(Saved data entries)
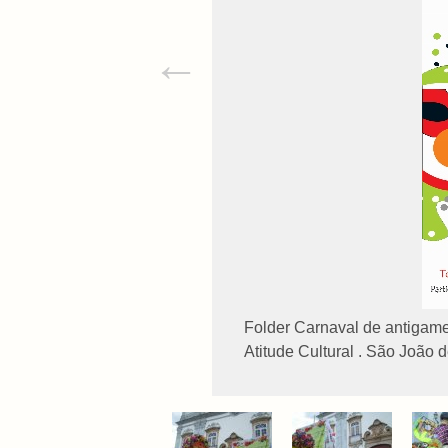
←
Folder Carnaval de antigam
Atitude Cultural . São João d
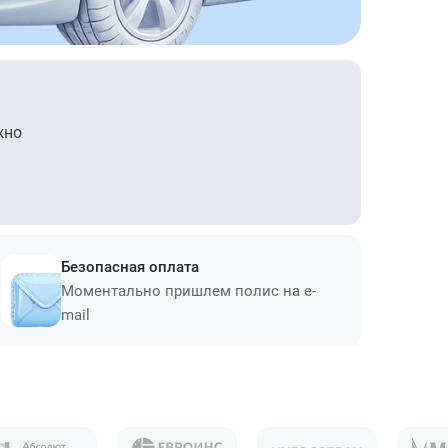
жно
Безопасная оплата
Моментально пришлем полис на e-
mail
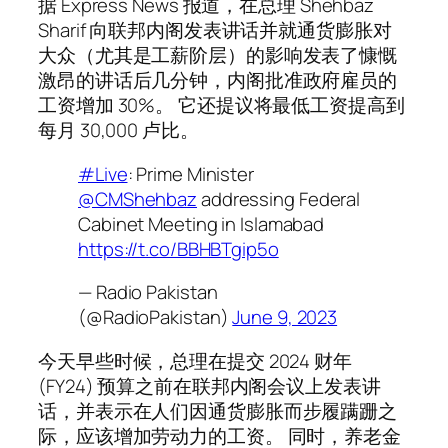
据 Express News 报道，在总理 Shehbaz
Sharif 向联邦内阁发表讲话并就通货膨胀对
大众（尤其是工薪阶层）的影响发表了慷慨
激昂的讲话后几分钟，内阁批准政府雇员的
工资增加 30%。 它还提议将最低工资提高到
每月 30,000 卢比。
#Live
: Prime Minister
@CMShehbaz
addressing Federal
Cabinet Meeting in Islamabad
https://t.co/BBHBTgip5o
— Radio Pakistan
(@RadioPakistan)
June 9, 2023
今天早些时候，总理在提交 2024 财年
(FY24) 预算之前在联邦内阁会议上发表讲
话，并表示在人们因通货膨胀而步履蹒跚之
际，应该增加劳动力的工资。 同时，养老金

WHAT IS EXPECTED:
Each line from the one containing "Sharif 向联邦内阁发表讲话并就通货膨胀对" to the last line above must be returned exactly, and no line outside that range.

ANSWER BOX:
Sharif 向联邦内阁发表讲话并就通货膨胀对
大众（尤其是工薪阶层）的影响发表了慷慨
激昂的讲话后几分钟，内阁批准政府雇员的
工资增加 30%。 它还提议将最低工资提高到
每月 30,000 卢比。
#Live
: Prime Minister
@CMShehbaz
addressing Federal
Cabinet Meeting in Islamabad
https://t.co/BBHBTgip5o
— Radio Pakistan
(@RadioPakistan)
June 9, 2023
今天早些时候，总理在提交 2024 财年
(FY24) 预算之前在联邦内阁会议上发表讲
话，并表示在人们因通货膨胀而步履蹒跚之
际，应该增加劳动力的工资。 同时，养老金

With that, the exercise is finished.